We come to Żelazowa Wola to be moved. Although we know that the entire estate – the manor house which is no more, the annexe where the Chopins lived, which is essentially the work of later generations, styled according to their tastes, the immediate and further surroundings – does not really bear any resemblance to the place where Fryderyk Chopin entered the world, it still creates a space that affords the visitor an exceptional closeness to the composer.
We come for knowledge, and we take a close look around the interiors of the Birthplace, painstakingly arranged with displays that seek to forge the best possible narrative.
We also come in search of repose, time to reflect, the simple pleasure of escaping from our everyday chores – and then we enter the park. Spread out over more than six hectares, it is a unique work of art, conceived and arranged in every detail, yet at the same time a natural, remarkable modernist memorial to Chopin.

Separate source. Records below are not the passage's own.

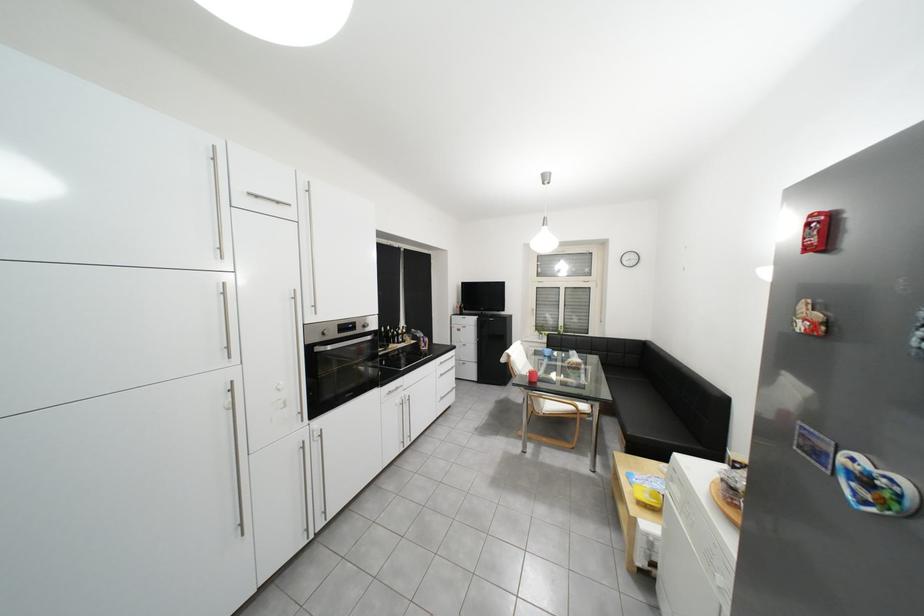
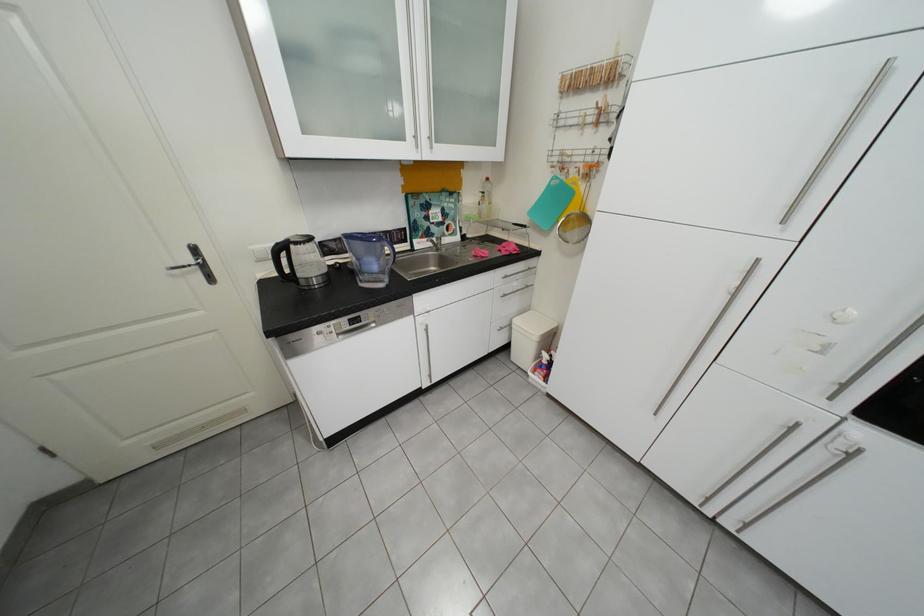
Based on the continuous images, in which direction is the camera rotating?

The camera rotated toward left-down.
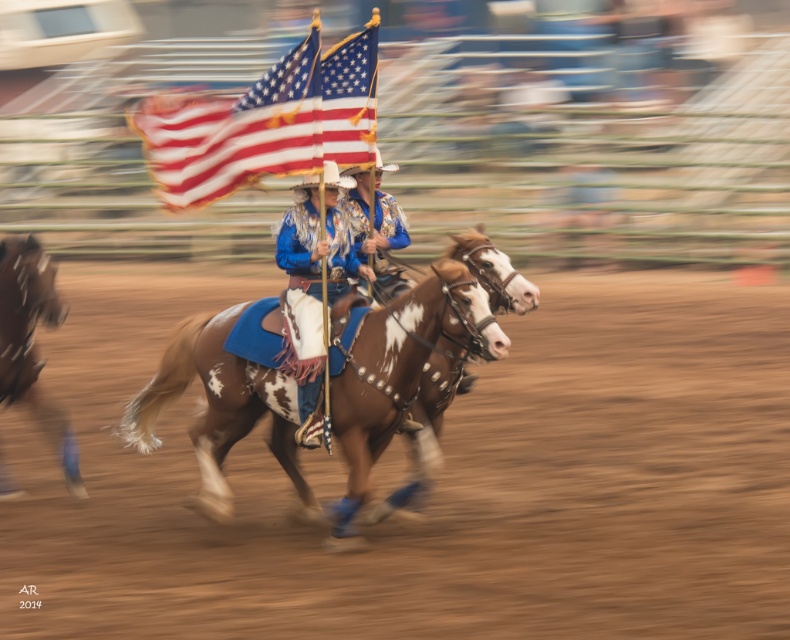
Is brown textured dirt track at center below brown speckled horse at center?

Actually, brown textured dirt track at center is above brown speckled horse at center.

Is point (284, 512) in front of point (241, 358)?

No, it is behind (241, 358).

Does point (747, 547) come farther from viewer compared to point (194, 326)?

No, it is in front of (194, 326).

Find the location of a particular element. Image resolution: width=790 pixels, height=640 pixels. brown textured dirt track at center is located at coordinates (435, 481).

Does brown speckled horse at center appear on the left side of brown speckled horse at left?

In fact, brown speckled horse at center is to the right of brown speckled horse at left.

Does point (356, 332) come farther from viewer compared to point (57, 435)?

No.

Where is `brown speckled horse at center`? Image resolution: width=790 pixels, height=640 pixels. brown speckled horse at center is located at coordinates (392, 376).

Which of these two, blue satin cowboy hat at center or brown speckled horse at left, stands taller?

brown speckled horse at left

Who is lower down, blue satin cowboy hat at center or brown speckled horse at left?

brown speckled horse at left is below.

Is point (310, 429) in front of point (0, 250)?

Yes.

Locate an element on the screen. This screenshot has height=640, width=790. blue satin cowboy hat at center is located at coordinates (313, 285).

It is the park, more precisely the hundreds of species of flowers and shrubs that grow in it, which is the subject of this book. Let us allow ourselves to be led around Chopin’s birthplace, seeking the flower-beds, learning the charming names of the plants that fill them, getting to know their history, habits and functions.
One thing is certain: anyone who embarks on such an enhanced stroll around the park at Żelazowa Wola will want to find out more and more about it, returning to it in all the seasons of the year.